BJP district chief Dhruba Saha, the party’s MLA from Birbhum’s Dubrajpur Anup Saha and other party workers accompanied Sarkar everywhere, including the varsity lecture. The presence of BJP leaders in Visva-Bharati’s official event prompted Trinamul to question Chakrabarty’s alleged attempts to saffronise the central varsity with the Prime Minister as chancellor.

BJP district chief Saha was on the dais of the lecture by Sarkar with VC Chakrabarty.

“A minister may come, but why was the BJP district president in the programme? The VC is actively working to promote the BJP and has turned it (the varsity) into a camp of that party. Now, Trinamul will also organise a political programme inside the varsity,” said Trinamul’s Birbhum unit chief Anubrata Mondal. “The VC has no right to invite political leaders to a varsity programme.”

Many varsity insiders said this was not a first at the varsity and the trend began in Chakrabarty’s time. In 2019, the alleged promotion of saffronisation began by allowing the Rashtriya Kala Manch, an RSS-backed outfit, to hold a workshop in the varsity’s journalism department.

In August 2019, ABVP national-secretary Sunil Ambekar and then state tourism minister Gautam Deb of Trinamul, became the first political leaders to be invited to Halakarshana (ploughing ceremony), started by Tagore in 1929, on Sriniketan campus.

In January 2020, Visva-Bharati organised a lecture to support the contentious Citizenship (Amendment) Act of the Modi government by Rajya Sabha member Swapan Dasgupta, despite student protests.

“Since Chakrabarty came here as the VC, he has been proactively trying to promote the saffron agenda... a desperate bid to ruin the inclusive, secular, cosmopolitan, global culture of Visva-Bharati, built painstakingly by Tagore,” said a senior varsity professor.
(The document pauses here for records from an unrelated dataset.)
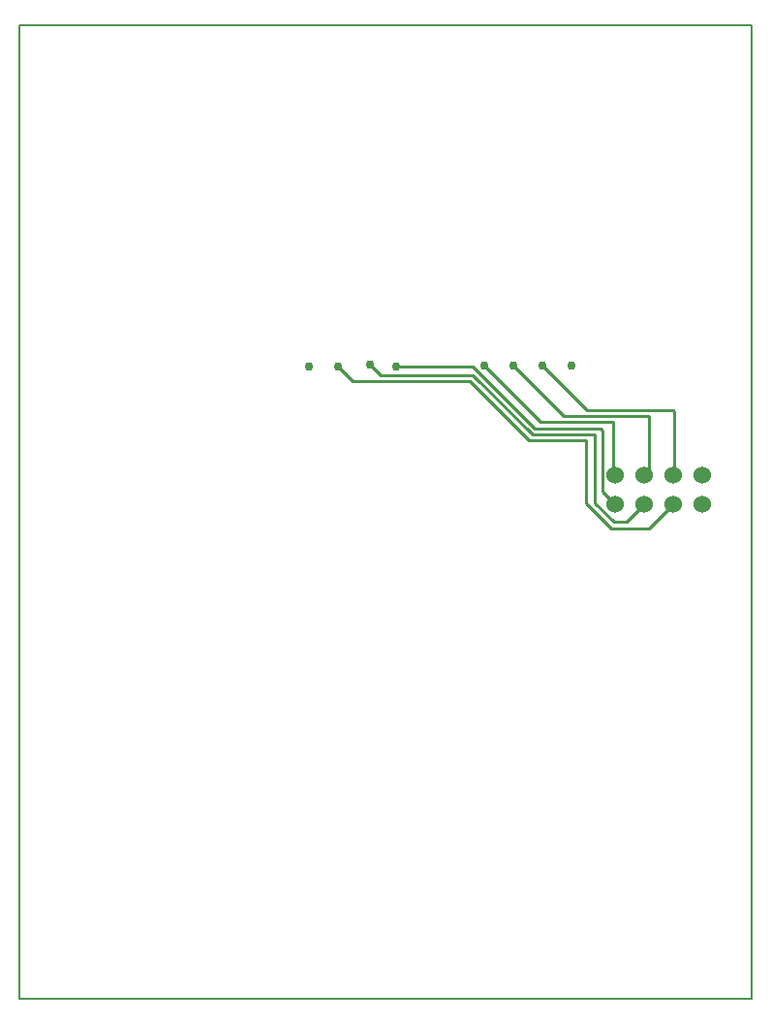
<source format=gbr>
G04 PROTEUS GERBER X2 FILE*
%TF.GenerationSoftware,Labcenter,Proteus,8.5-SP1-Build22252*%
%TF.CreationDate,2016-12-17T22:17:43+00:00*%
%TF.FileFunction,Copper,L16,Bot*%
%TF.FilePolarity,Positive*%
%TF.Part,Single*%
%FSLAX45Y45*%
%MOMM*%
G01*
%TA.AperFunction,Conductor*%
%ADD10C,0.254000*%
%TA.AperFunction,ViaPad*%
%ADD11C,0.762000*%
%TA.AperFunction,ComponentPad*%
%ADD16C,1.524000*%
%TA.AperFunction,Profile*%
%ADD17C,0.203200*%
D10*
X-12454568Y+9709472D02*
X-12332873Y+9587777D01*
X-11305501Y+9587777D01*
X-10784891Y+9067167D01*
X-10286432Y+9067167D01*
X-10286432Y+8518804D01*
X-10067378Y+8299750D01*
X-9734250Y+8299750D01*
X-9525000Y+8509000D01*
X-12179269Y+9730771D02*
X-12087031Y+9638533D01*
X-11276016Y+9638533D01*
X-10755423Y+9117940D01*
X-10211658Y+9117940D01*
X-10211658Y+8521203D01*
X-10043890Y+8353435D01*
X-9934565Y+8353435D01*
X-9779000Y+8509000D01*
X-11946373Y+9715706D02*
X-11281391Y+9715706D01*
X-10734469Y+9168784D01*
X-10161327Y+9168784D01*
X-10147906Y+9155363D01*
X-10147906Y+8623906D01*
X-10033000Y+8509000D01*
X-11176000Y+9718040D02*
X-10683315Y+9225355D01*
X-10047246Y+9225355D01*
X-10047246Y+8777246D01*
X-10033000Y+8763000D01*
X-10922000Y+9718040D02*
X-10480115Y+9276155D01*
X-9741910Y+9276155D01*
X-9741910Y+8800090D01*
X-9779000Y+8763000D01*
X-10668000Y+9718040D02*
X-10279801Y+9329841D01*
X-10184816Y+9329841D01*
X-9527167Y+9329841D01*
X-9520456Y+9323130D01*
X-9520456Y+8767544D01*
X-9525000Y+8763000D01*
D11*
X-12710079Y+9707961D03*
X-12454568Y+9709472D03*
X-12179269Y+9730771D03*
X-11946373Y+9715706D03*
X-11176000Y+9718040D03*
X-10922000Y+9718040D03*
X-10668000Y+9718040D03*
X-10414000Y+9718040D03*
D16*
X-10033000Y+8509000D03*
X-10033000Y+8763000D03*
X-9779000Y+8509000D03*
X-9779000Y+8763000D03*
X-9525000Y+8509000D03*
X-9525000Y+8763000D03*
X-9271000Y+8509000D03*
X-9271000Y+8763000D03*
D17*
X-15240000Y+4195000D02*
X-8840000Y+4195000D01*
X-8840000Y+12695000D01*
X-15240000Y+12695000D01*
X-15240000Y+4195000D01*
M02*

</source>
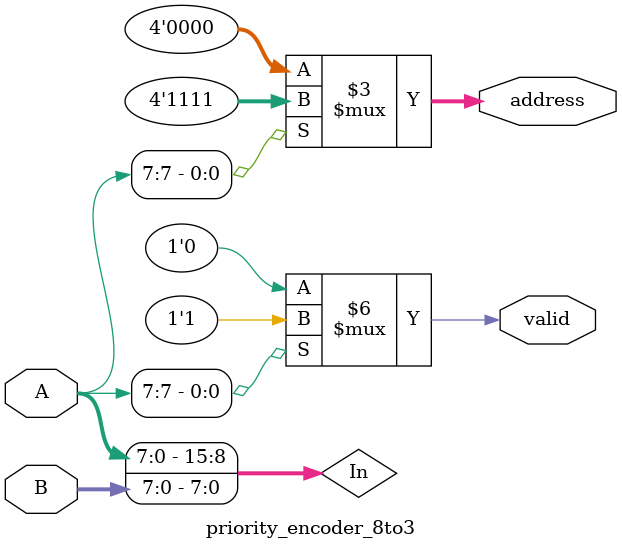
<source format=v>
`timescale 1ns / 1ps


module priority_encoder_8to3(
    input [7:0] A, 
    input [7:0] B, 
    output reg [3:0] address, 
    output reg valid
);
    wire [15:0] In; 
    assign In = {A, B};

    always @(*) begin 
        valid = 1'b1; 
        casez(In)
            16'b1???????????????: address = 4'd15;
            16'b10??????????????: address = 4'd14;
            16'b100?????????????: address = 4'd13;
            16'b1000????????????: address = 4'd12;
            16'b10000???????????: address = 4'd11;
            16'b100000??????????: address = 4'd10;
            16'b10000000????????: address = 4'd9;
            16'b100000000???????: address = 4'd8;
            16'b1000000000??????: address = 4'd7;
            16'b10000000000?????: address = 4'd6; 
            16'b100000000000????: address = 4'd5; 
            16'b1000000000000???: address = 4'd4; 
            16'b10000000000000??: address = 4'd3; 
            16'b100000000000000?: address = 4'd2; 
            16'b1000000000000000: address = 4'd1; 
            
            default: begin
                address = 4'd0;
                valid = 1'b0; 
            end
        endcase
    end
                
endmodule


</source>
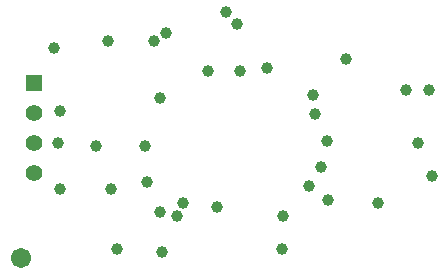
<source format=gbs>
G04 Layer_Color=16711935*
%FSLAX25Y25*%
%MOIN*%
G70*
G01*
G75*
%ADD41R,0.05524X0.05524*%
%ADD42C,0.05524*%
%ADD43C,0.03950*%
%ADD44C,0.06706*%
D41*
X10000Y71000D02*
D03*
D42*
Y61000D02*
D03*
Y51000D02*
D03*
Y41000D02*
D03*
D43*
X87500Y76000D02*
D03*
X77500Y90500D02*
D03*
X124500Y31000D02*
D03*
X142500Y40000D02*
D03*
X114000Y79000D02*
D03*
X18500Y35500D02*
D03*
X35500D02*
D03*
X18000Y51000D02*
D03*
X30500Y50000D02*
D03*
X37500Y15500D02*
D03*
X52000Y28000D02*
D03*
X52500Y14500D02*
D03*
X92500Y15500D02*
D03*
X47000Y50000D02*
D03*
X47500Y38000D02*
D03*
X18500Y61500D02*
D03*
X54000Y87500D02*
D03*
X68000Y75000D02*
D03*
X107500Y51500D02*
D03*
X101500Y36500D02*
D03*
X103000Y67000D02*
D03*
X103500Y60500D02*
D03*
X34500Y85000D02*
D03*
X50000D02*
D03*
X16500Y82500D02*
D03*
X105500Y43000D02*
D03*
X52000Y66000D02*
D03*
X141500Y68500D02*
D03*
X134000D02*
D03*
X71000Y29500D02*
D03*
X93000Y26500D02*
D03*
X57500D02*
D03*
X108000Y32000D02*
D03*
X138000Y51000D02*
D03*
X59625Y30875D02*
D03*
X74000Y94500D02*
D03*
X78500Y75000D02*
D03*
D44*
X5500Y12500D02*
D03*
M02*

</source>
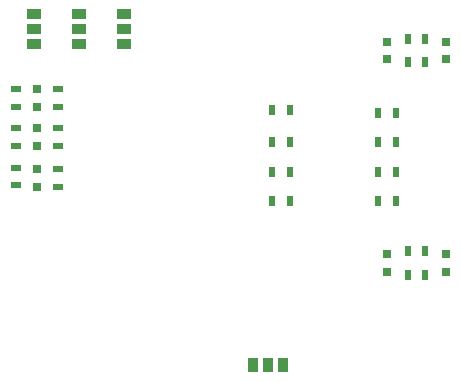
<source format=gbp>
G04 #@! TF.GenerationSoftware,KiCad,Pcbnew,(2018-02-15 revision 29b28de31)-makepkg*
G04 #@! TF.CreationDate,2018-05-29T16:30:00+09:30*
G04 #@! TF.ProjectId,ATM90E3x_fw,41544D39304533785F66772E6B696361,rev?*
G04 #@! TF.SameCoordinates,Original*
G04 #@! TF.FileFunction,Paste,Bot*
G04 #@! TF.FilePolarity,Positive*
%FSLAX46Y46*%
G04 Gerber Fmt 4.6, Leading zero omitted, Abs format (unit mm)*
G04 Created by KiCad (PCBNEW (2018-02-15 revision 29b28de31)-makepkg) date 05/29/18 16:30:00*
%MOMM*%
%LPD*%
G01*
G04 APERTURE LIST*
%ADD10R,1.270000X0.970000*%
%ADD11R,0.500000X0.900000*%
%ADD12R,0.970000X1.270000*%
%ADD13R,0.750000X0.800000*%
%ADD14R,0.900000X0.500000*%
G04 APERTURE END LIST*
D10*
X120142000Y-45974000D03*
X120142000Y-44704000D03*
X120142000Y-43434000D03*
X127762000Y-45974000D03*
X127762000Y-44704000D03*
X127762000Y-43434000D03*
X123952000Y-45974000D03*
X123952000Y-44704000D03*
X123952000Y-43434000D03*
D11*
X151750000Y-47500000D03*
X153250000Y-47500000D03*
D12*
X138684000Y-73152000D03*
X139954000Y-73152000D03*
X141224000Y-73152000D03*
D13*
X120396000Y-49784000D03*
X120396000Y-51284000D03*
X150000000Y-63750000D03*
X150000000Y-65250000D03*
X150000000Y-47250000D03*
X150000000Y-45750000D03*
X155000000Y-47250000D03*
X155000000Y-45750000D03*
X120396000Y-56539000D03*
X120396000Y-58039000D03*
X120396000Y-53086000D03*
X120396000Y-54586000D03*
X155000000Y-63750000D03*
X155000000Y-65250000D03*
D11*
X153250000Y-65500000D03*
X151750000Y-65500000D03*
D14*
X118618000Y-51284000D03*
X118618000Y-49784000D03*
X122174000Y-49784000D03*
X122174000Y-51284000D03*
D11*
X149250000Y-59250000D03*
X150750000Y-59250000D03*
X151750000Y-63500000D03*
X153250000Y-63500000D03*
X150750000Y-56750000D03*
X149250000Y-56750000D03*
D14*
X118618000Y-57900000D03*
X118618000Y-56400000D03*
D11*
X141750000Y-59250000D03*
X140250000Y-59250000D03*
D14*
X122174000Y-56515000D03*
X122174000Y-58015000D03*
X118618000Y-54586000D03*
X118618000Y-53086000D03*
X122174000Y-53086000D03*
X122174000Y-54586000D03*
D11*
X140250000Y-56750000D03*
X141750000Y-56750000D03*
X153250000Y-45500000D03*
X151750000Y-45500000D03*
X140250000Y-51500000D03*
X141750000Y-51500000D03*
X141750000Y-54250000D03*
X140250000Y-54250000D03*
X150750000Y-51750000D03*
X149250000Y-51750000D03*
X149250000Y-54250000D03*
X150750000Y-54250000D03*
M02*

</source>
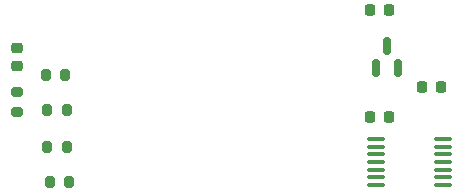
<source format=gtp>
G04 #@! TF.GenerationSoftware,KiCad,Pcbnew,(6.0.10)*
G04 #@! TF.CreationDate,2023-01-16T18:28:26-05:00*
G04 #@! TF.ProjectId,at2xt,61743278-742e-46b6-9963-61645f706362,rev?*
G04 #@! TF.SameCoordinates,PX9fdfbc0PY31a8670*
G04 #@! TF.FileFunction,Paste,Top*
G04 #@! TF.FilePolarity,Positive*
%FSLAX46Y46*%
G04 Gerber Fmt 4.6, Leading zero omitted, Abs format (unit mm)*
G04 Created by KiCad (PCBNEW (6.0.10)) date 2023-01-16 18:28:26*
%MOMM*%
%LPD*%
G01*
G04 APERTURE LIST*
G04 Aperture macros list*
%AMRoundRect*
0 Rectangle with rounded corners*
0 $1 Rounding radius*
0 $2 $3 $4 $5 $6 $7 $8 $9 X,Y pos of 4 corners*
0 Add a 4 corners polygon primitive as box body*
4,1,4,$2,$3,$4,$5,$6,$7,$8,$9,$2,$3,0*
0 Add four circle primitives for the rounded corners*
1,1,$1+$1,$2,$3*
1,1,$1+$1,$4,$5*
1,1,$1+$1,$6,$7*
1,1,$1+$1,$8,$9*
0 Add four rect primitives between the rounded corners*
20,1,$1+$1,$2,$3,$4,$5,0*
20,1,$1+$1,$4,$5,$6,$7,0*
20,1,$1+$1,$6,$7,$8,$9,0*
20,1,$1+$1,$8,$9,$2,$3,0*%
G04 Aperture macros list end*
%ADD10RoundRect,0.100000X-0.637500X-0.100000X0.637500X-0.100000X0.637500X0.100000X-0.637500X0.100000X0*%
%ADD11RoundRect,0.150000X0.150000X-0.587500X0.150000X0.587500X-0.150000X0.587500X-0.150000X-0.587500X0*%
%ADD12RoundRect,0.200000X-0.200000X-0.275000X0.200000X-0.275000X0.200000X0.275000X-0.200000X0.275000X0*%
%ADD13RoundRect,0.200000X0.275000X-0.200000X0.275000X0.200000X-0.275000X0.200000X-0.275000X-0.200000X0*%
%ADD14RoundRect,0.225000X-0.225000X-0.250000X0.225000X-0.250000X0.225000X0.250000X-0.225000X0.250000X0*%
%ADD15RoundRect,0.225000X0.250000X-0.225000X0.250000X0.225000X-0.250000X0.225000X-0.250000X-0.225000X0*%
G04 APERTURE END LIST*
D10*
G04 #@! TO.C,U2*
X-9212500Y-14560000D03*
X-9212500Y-15210000D03*
X-9212500Y-15860000D03*
X-9212500Y-16510000D03*
X-9212500Y-17160000D03*
X-9212500Y-17810000D03*
X-9212500Y-18460000D03*
X-3487500Y-18460000D03*
X-3487500Y-17810000D03*
X-3487500Y-17160000D03*
X-3487500Y-16510000D03*
X-3487500Y-15860000D03*
X-3487500Y-15210000D03*
X-3487500Y-14560000D03*
G04 #@! TD*
D11*
G04 #@! TO.C,U1*
X-9205000Y-8557500D03*
X-7305000Y-8557500D03*
X-8255000Y-6682500D03*
G04 #@! TD*
D12*
G04 #@! TO.C,R5*
X-36830000Y-18192500D03*
X-35180000Y-18192500D03*
G04 #@! TD*
G04 #@! TO.C,R4*
X-37020000Y-12142500D03*
X-35370000Y-12142500D03*
G04 #@! TD*
G04 #@! TO.C,R3*
X-37140000Y-9112500D03*
X-35490000Y-9112500D03*
G04 #@! TD*
G04 #@! TO.C,R2*
X-35370000Y-15240000D03*
X-37020000Y-15240000D03*
G04 #@! TD*
D13*
G04 #@! TO.C,R1*
X-39612500Y-10605000D03*
X-39612500Y-12255000D03*
G04 #@! TD*
D14*
G04 #@! TO.C,C4*
X-8115000Y-12700000D03*
X-9665000Y-12700000D03*
G04 #@! TD*
D15*
G04 #@! TO.C,C3*
X-39605000Y-8395000D03*
X-39605000Y-6845000D03*
G04 #@! TD*
D14*
G04 #@! TO.C,C2*
X-8104420Y-3685000D03*
X-9654420Y-3685000D03*
G04 #@! TD*
G04 #@! TO.C,C1*
X-3705000Y-10160000D03*
X-5255000Y-10160000D03*
G04 #@! TD*
M02*

</source>
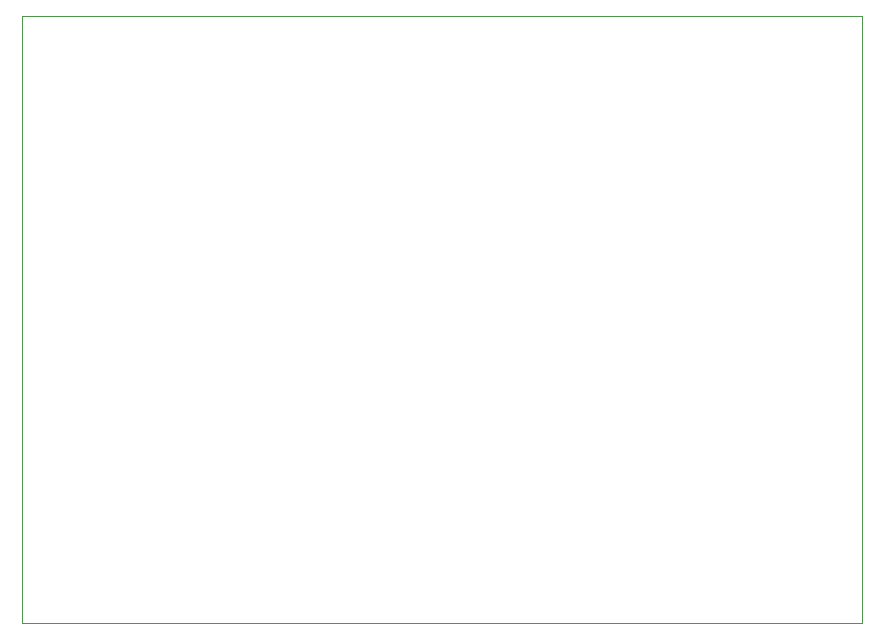
<source format=gbr>
%TF.GenerationSoftware,KiCad,Pcbnew,5.0.2-bee76a0~70~ubuntu18.04.1*%
%TF.CreationDate,2020-11-23T14:52:47+01:00*%
%TF.ProjectId,Carte_L298,43617274-655f-44c3-9239-382e6b696361,rev?*%
%TF.SameCoordinates,Original*%
%TF.FileFunction,Profile,NP*%
%FSLAX46Y46*%
G04 Gerber Fmt 4.6, Leading zero omitted, Abs format (unit mm)*
G04 Created by KiCad (PCBNEW 5.0.2-bee76a0~70~ubuntu18.04.1) date lun. 23 nov. 2020 14:52:47 CET*
%MOMM*%
%LPD*%
G01*
G04 APERTURE LIST*
%ADD10C,0.100000*%
G04 APERTURE END LIST*
D10*
X133985000Y-104775000D02*
X133985000Y-53340000D01*
X133985000Y-104775000D02*
X62865000Y-104775000D01*
X62865000Y-104775000D02*
X62865000Y-53340000D01*
X62865000Y-53340000D02*
X133985000Y-53340000D01*
M02*

</source>
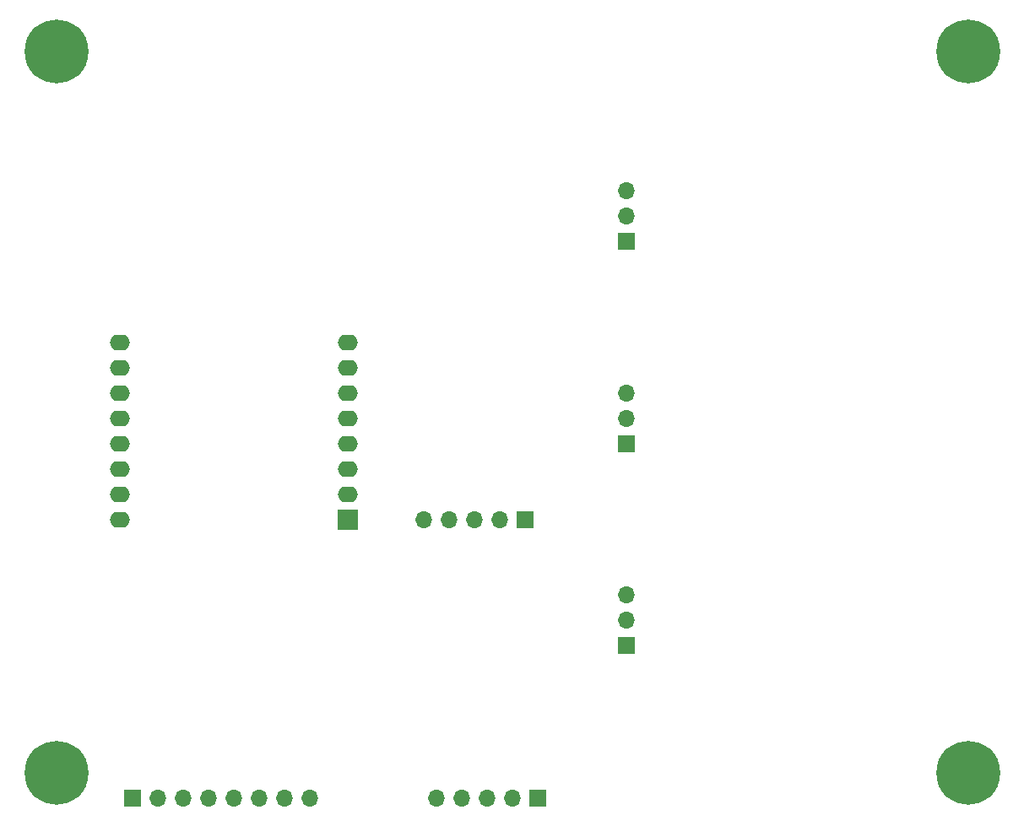
<source format=gbr>
%TF.GenerationSoftware,KiCad,Pcbnew,(6.0.5)*%
%TF.CreationDate,2022-06-11T19:16:15+01:00*%
%TF.ProjectId,kiln-pcb,6b696c6e-2d70-4636-922e-6b696361645f,rev?*%
%TF.SameCoordinates,Original*%
%TF.FileFunction,Soldermask,Bot*%
%TF.FilePolarity,Negative*%
%FSLAX46Y46*%
G04 Gerber Fmt 4.6, Leading zero omitted, Abs format (unit mm)*
G04 Created by KiCad (PCBNEW (6.0.5)) date 2022-06-11 19:16:15*
%MOMM*%
%LPD*%
G01*
G04 APERTURE LIST*
%ADD10C,0.800000*%
%ADD11C,6.400000*%
%ADD12R,1.700000X1.700000*%
%ADD13O,1.700000X1.700000*%
%ADD14R,2.000000X2.000000*%
%ADD15O,2.000000X1.600000*%
G04 APERTURE END LIST*
D10*
%TO.C,H1*%
X169050000Y-116840000D03*
X171450000Y-114440000D03*
X173147056Y-115142944D03*
X169752944Y-115142944D03*
X171450000Y-119240000D03*
D11*
X171450000Y-116840000D03*
D10*
X173147056Y-118537056D03*
X173850000Y-116840000D03*
X169752944Y-118537056D03*
%TD*%
D12*
%TO.C,J5*%
X137220000Y-83820000D03*
D13*
X137220000Y-81280000D03*
X137220000Y-78740000D03*
%TD*%
D10*
%TO.C,H3*%
X81707056Y-118537056D03*
X80010000Y-119240000D03*
D11*
X80010000Y-116840000D03*
D10*
X77610000Y-116840000D03*
X78312944Y-118537056D03*
X80010000Y-114440000D03*
X82410000Y-116840000D03*
X78312944Y-115142944D03*
X81707056Y-115142944D03*
%TD*%
D12*
%TO.C,J1*%
X87630000Y-119380000D03*
D13*
X90170000Y-119380000D03*
X92710000Y-119380000D03*
X95250000Y-119380000D03*
X97790000Y-119380000D03*
X100330000Y-119380000D03*
X102870000Y-119380000D03*
X105410000Y-119380000D03*
%TD*%
D14*
%TO.C,U1*%
X109220000Y-91440000D03*
D15*
X109220000Y-88900000D03*
X109220000Y-86360000D03*
X109220000Y-83820000D03*
X109220000Y-81280000D03*
X109220000Y-78740000D03*
X109220000Y-76200000D03*
X109220000Y-73660000D03*
X86360000Y-73660000D03*
X86360000Y-76200000D03*
X86360000Y-78740000D03*
X86360000Y-81280000D03*
X86360000Y-83820000D03*
X86360000Y-86360000D03*
X86360000Y-88900000D03*
X86360000Y-91440000D03*
%TD*%
D12*
%TO.C,J6*%
X137220000Y-104125000D03*
D13*
X137220000Y-101585000D03*
X137220000Y-99045000D03*
%TD*%
D12*
%TO.C,J3*%
X128265000Y-119380000D03*
D13*
X125725000Y-119380000D03*
X123185000Y-119380000D03*
X120645000Y-119380000D03*
X118105000Y-119380000D03*
%TD*%
D10*
%TO.C,H4*%
X80010000Y-46850000D03*
X81707056Y-46147056D03*
X82410000Y-44450000D03*
X80010000Y-42050000D03*
D11*
X80010000Y-44450000D03*
D10*
X77610000Y-44450000D03*
X78312944Y-42752944D03*
X78312944Y-46147056D03*
X81707056Y-42752944D03*
%TD*%
D12*
%TO.C,J2*%
X127000000Y-91440000D03*
D13*
X124460000Y-91440000D03*
X121920000Y-91440000D03*
X119380000Y-91440000D03*
X116840000Y-91440000D03*
%TD*%
D12*
%TO.C,J4*%
X137220000Y-63500000D03*
D13*
X137220000Y-60960000D03*
X137220000Y-58420000D03*
%TD*%
D10*
%TO.C,H2*%
X169050000Y-44450000D03*
X169752944Y-46147056D03*
X173147056Y-46147056D03*
D11*
X171450000Y-44450000D03*
D10*
X171450000Y-46850000D03*
X173147056Y-42752944D03*
X169752944Y-42752944D03*
X173850000Y-44450000D03*
X171450000Y-42050000D03*
%TD*%
M02*

</source>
Asked about the presence of BJP leaders in the varsity’s event, Sarkar said: “They are human beings too.”

“They came to Visva-Bharati as human beings. Those who came here are educated and did not come here to do politics,” he added.

BJP district chief Saha said he was a “lover of Tagore”, which is why he was there.

The controversy over the presence of BJP leaders in educational institutions continued in Durgapur, where Sarkar went to inaugurate a digital classroom and a library of the National Institute of Technology (NIT) in the afternoon.

Sources said a BJP leaders were there to welcome him, which was unprecedented for the national institution. Sarkar claimed all those who came to the NIT were involved in education and had no connection with politics.